Christopher Nolan’s The Dark Knight (2008)

lundi 02 juillet 2012 à 12:07

Second volet de la trilogie de Christopher Nolan consacré à Batman, The Dark Knight poursuit tout ce qui a été entamé dans Batman Begins avec juste une vision plus large à tous les niveaux. Que ce soit sur le plan visuel, technique ou dans l’exploitation de ses thématiques, cette suite monte en puissance sans retenue.

L’histoire débute avec l’introduction du Joker, un homme instable qui s’en prend à la mafia, tout en jouant à ses côtés. Le Batman travaille en proche collaboration avec le lieutenant Gordon pour mettre à mal le crime organisé qui s’est restructuré depuis la chute de Falcone. Un nouveau procureur, Harvey Dent, prend les choses en main et compte mener le combat jusqu’au bout. Le dos au mur, les criminels donnent au Joker l’autorisation de faire ce qu’il faut pour mettre un terme aux agissements du justicier masqué. Le chaos s’installe.

La grande idée du film est d’utiliser le Joker pour pousser Batman à questionner ses propres limites. Le film s’articule ainsi autour de la différence entre le héros et le vilain. Disons plutôt qu’il mène une réflexion sur ce que le héros doit faire et sur la façon dont il est perçu. Tout est plus ou moins articulé autour d’une question de symbolique et, peu importe la réelle portée des actes, ce qui compte au final c’est ce que les gens perçoivent d’héroïque qui est important, plus que le héros en lui-même.

Quoi qu’il en soit, même si cela devient par moment trop complaisant et un poil idéaliste, surtout à la fin, il y a une volonté claire d’éviter de virer dans le manichéisme, mais elle est trop visible et en devient poussive. Le souci premier est le fait que les personnages finissent par être réduits à des concepts et que le film s’efforce un peu trop à tenter de définir cesdits concepts, ce qui réduit l’impact émotionnel du dernier acte.

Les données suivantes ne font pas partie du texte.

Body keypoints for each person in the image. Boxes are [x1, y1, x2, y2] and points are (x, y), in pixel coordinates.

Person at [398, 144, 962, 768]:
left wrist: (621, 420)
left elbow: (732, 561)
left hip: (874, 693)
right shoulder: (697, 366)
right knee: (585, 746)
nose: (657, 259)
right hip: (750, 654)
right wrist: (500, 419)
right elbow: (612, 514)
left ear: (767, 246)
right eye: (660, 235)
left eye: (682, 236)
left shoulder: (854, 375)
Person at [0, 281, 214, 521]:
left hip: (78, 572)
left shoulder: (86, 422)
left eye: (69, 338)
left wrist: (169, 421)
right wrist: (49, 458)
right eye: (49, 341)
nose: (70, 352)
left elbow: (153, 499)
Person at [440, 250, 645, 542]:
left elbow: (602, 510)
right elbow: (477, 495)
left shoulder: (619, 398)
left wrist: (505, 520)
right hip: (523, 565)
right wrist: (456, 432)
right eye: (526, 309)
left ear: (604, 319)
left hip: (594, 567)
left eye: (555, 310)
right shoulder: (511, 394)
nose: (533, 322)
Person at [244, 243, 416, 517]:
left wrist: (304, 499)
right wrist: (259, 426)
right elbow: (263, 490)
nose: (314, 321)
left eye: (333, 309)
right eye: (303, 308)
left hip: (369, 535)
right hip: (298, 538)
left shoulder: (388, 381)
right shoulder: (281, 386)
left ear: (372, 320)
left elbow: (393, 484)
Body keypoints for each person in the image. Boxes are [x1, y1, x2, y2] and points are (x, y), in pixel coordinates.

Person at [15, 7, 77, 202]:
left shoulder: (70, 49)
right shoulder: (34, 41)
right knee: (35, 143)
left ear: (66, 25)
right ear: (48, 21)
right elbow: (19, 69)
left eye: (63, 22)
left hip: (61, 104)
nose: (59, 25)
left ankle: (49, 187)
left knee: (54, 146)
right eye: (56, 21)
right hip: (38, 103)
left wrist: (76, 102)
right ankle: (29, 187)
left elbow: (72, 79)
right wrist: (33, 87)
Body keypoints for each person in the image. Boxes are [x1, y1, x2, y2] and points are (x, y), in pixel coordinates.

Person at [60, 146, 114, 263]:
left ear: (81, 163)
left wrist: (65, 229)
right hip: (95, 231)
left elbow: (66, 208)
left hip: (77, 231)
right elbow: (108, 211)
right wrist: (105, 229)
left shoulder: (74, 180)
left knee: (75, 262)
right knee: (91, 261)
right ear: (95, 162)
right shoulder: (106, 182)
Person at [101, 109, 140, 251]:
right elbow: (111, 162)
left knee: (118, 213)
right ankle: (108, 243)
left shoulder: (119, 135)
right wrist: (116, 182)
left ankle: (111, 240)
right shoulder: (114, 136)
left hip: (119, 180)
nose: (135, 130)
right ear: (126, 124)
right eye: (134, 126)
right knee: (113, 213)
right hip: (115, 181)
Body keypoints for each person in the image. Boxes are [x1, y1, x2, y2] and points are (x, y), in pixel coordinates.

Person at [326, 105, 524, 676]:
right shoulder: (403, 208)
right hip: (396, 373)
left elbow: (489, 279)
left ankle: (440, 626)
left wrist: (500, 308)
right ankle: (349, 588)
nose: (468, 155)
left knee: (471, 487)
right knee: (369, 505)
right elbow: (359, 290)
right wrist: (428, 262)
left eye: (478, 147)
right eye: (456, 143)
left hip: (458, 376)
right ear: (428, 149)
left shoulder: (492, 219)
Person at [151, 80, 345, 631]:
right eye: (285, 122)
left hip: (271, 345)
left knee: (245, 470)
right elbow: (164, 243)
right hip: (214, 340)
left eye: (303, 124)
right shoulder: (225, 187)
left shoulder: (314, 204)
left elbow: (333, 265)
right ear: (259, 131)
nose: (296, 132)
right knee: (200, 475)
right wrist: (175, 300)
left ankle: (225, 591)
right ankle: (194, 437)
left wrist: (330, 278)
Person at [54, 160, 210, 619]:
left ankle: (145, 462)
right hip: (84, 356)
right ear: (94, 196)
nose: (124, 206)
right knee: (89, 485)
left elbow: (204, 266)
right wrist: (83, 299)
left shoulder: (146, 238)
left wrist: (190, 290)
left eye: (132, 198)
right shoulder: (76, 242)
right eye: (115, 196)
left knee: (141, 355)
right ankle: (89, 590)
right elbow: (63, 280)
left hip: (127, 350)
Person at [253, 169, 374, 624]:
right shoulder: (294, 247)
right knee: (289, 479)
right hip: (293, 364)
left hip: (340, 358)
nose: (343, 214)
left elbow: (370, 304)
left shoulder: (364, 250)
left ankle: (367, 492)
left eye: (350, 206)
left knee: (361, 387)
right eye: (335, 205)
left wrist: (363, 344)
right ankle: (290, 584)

Tout ceci se faisant progressivement, The Dark Knight se montre relativement cohérent d’un bout à l’autre. De plus, il ne se repose pas que sur son scénario pour atteindre son but, car la réalisation est un élément clé. Là où Batman Begins semblait parfois manquer d’air pour respirer, The Dark Knight en a largement assez gagne ainsi une dimension supérieure. Nolan voit plus grand à tous les niveaux et maitrise tout l’espace qu’on lui donne pour apporter un souffle qui en devient par moment épique. Cela dit, c’est surtout en fluidité que l’action gagne et cela donne des images impressionnantes dont la force est amplifiée par une bande-son qui prend aux tripes.

L’effet est d’autant plus efficace qu’Heath Ledger s’impose comme jamais auparavant à l’écran, donnant corps à un Joker aussi théâtral que violent qui incarne l’antagoniste parfait pour un Batman de plus en plus rongé par l’ombre qui est en lui. Bale maitrise les subtilités de son rôle à la perfection et le duo s’élève au-dessus de Gotham dans une violence sans fin qui les anime au plus profond d’eux-mêmes.

The Dark Knight avait fait une forte impression sur moi la première fois que je l’ai vu et, après plusieurs revisionnages, je trouve qu’il conserve ses forces, même si – suivant mon humeur – ses défauts scénaristiques tendent à alourdir certains passages. Je pensais sérieusement qu’après un tel accomplissement, ce film s’imposerait comme une influence majeure sur le genre, mais on sent plus l’héritage Iron Man que celui-ci. Étrange, mais cela s’explique peut-être par le fait que le personnage de Batman combine dans son essence même le conflit qui permet d’offrir une approche intelligente sur des thématiques modernes (voir intemporelles) tout en offrant du grand spectacle. Bref, The Dark Knight définit pour moi l’apogée du cinéma de divertissement de ces dernières années, le blockbuster qui mêle une vision artistique avec une pointe de réflexion au service du spectateur.

Réalisateur : Christopher Nolan ; Scénaristes : Jonathan Nolan, Christopher Nolan.
Casting : Christian Bale, Michael Caine, , Heath Ledger, Gary Oldman, Aaron Eckhart, Maggie Gyllenhaal, Morgan Freeman, Monique Gabriela Curnen, Ron Dean, Cillian Murphy, Chin Han, Nestor Carbonell, Eric Roberts, Ritchie Coster, Anthony Michael Hall.